Court Opinion

ID: 9593070
Source: CourtListenerOpinion
Date Created: 2023-08-22 00:19:14.149124+00
Date Added: 2024-06-11T12:16:42.797530
License: Public Domain

GERBER, Presiding Judge,
dissenting.
The majority’s decision, which will be good news in teenage circles but not in shopping centers, errs in two respects, for which I respectfully dissent from my colleagues.
As the majority observes, the trial court implicitly made a finding that the conduct in question was “substantial” and constituted a “gross” deviation from the standard of care. Given our duty to defer to the trial court on such findings, I would accept that implied finding here.

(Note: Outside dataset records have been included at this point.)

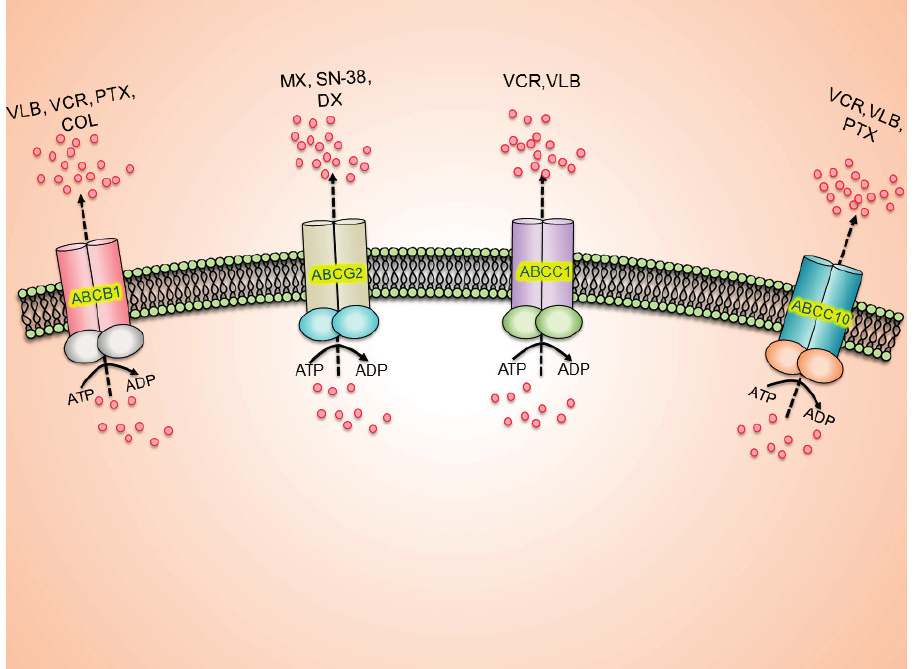
Figure 1. ABC drug transporter-mediated multi drug resistance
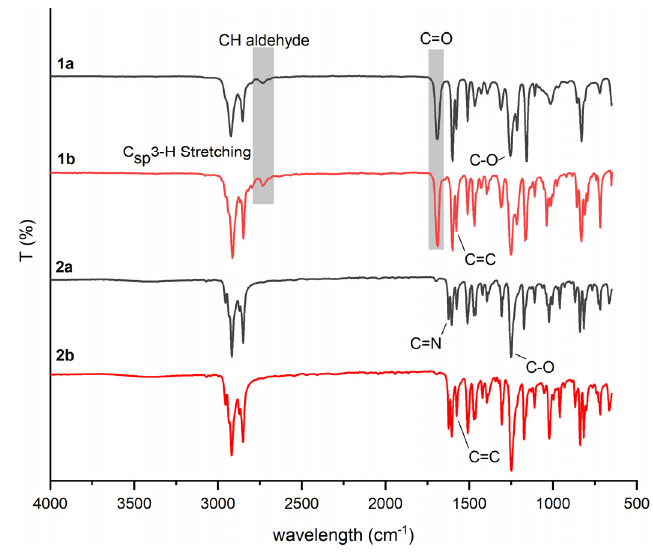
Figure 1. Overlay of FT-IR spectra of compounds 1a – b and 2a – b .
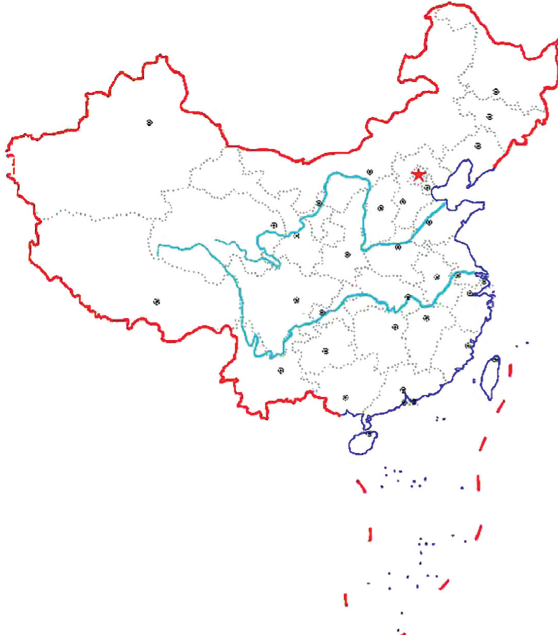
Figure 1: Location of Beijing (from the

This analysis leads to a factual observation. The question properly before us is whether this defendant was aware of and disregarded the substantial risk of damaging property with his shopping cart. On the facts, this defendant had to be aware of the risk of damaging vehicles in the parking lot. Cars were parked close (“nearby”) to where he was riding his unsteerable cart, and the parking lot was sloped and “busy,” as the majority observes, and the defendant had been told by his mother to stop his conduct. These facts indicate to me that the defendant was necessarily aware of and disregarded the *216risk of colliding with nearby vehicles with his shopping cart, which is exactly what he did in the not-insubstantial amount of over $700. I have no hesitation in finding him possessed of the mental state of recklessness and guilty of the offense of reckless criminal damage. For these reasons I dissent from my colleagues’ position.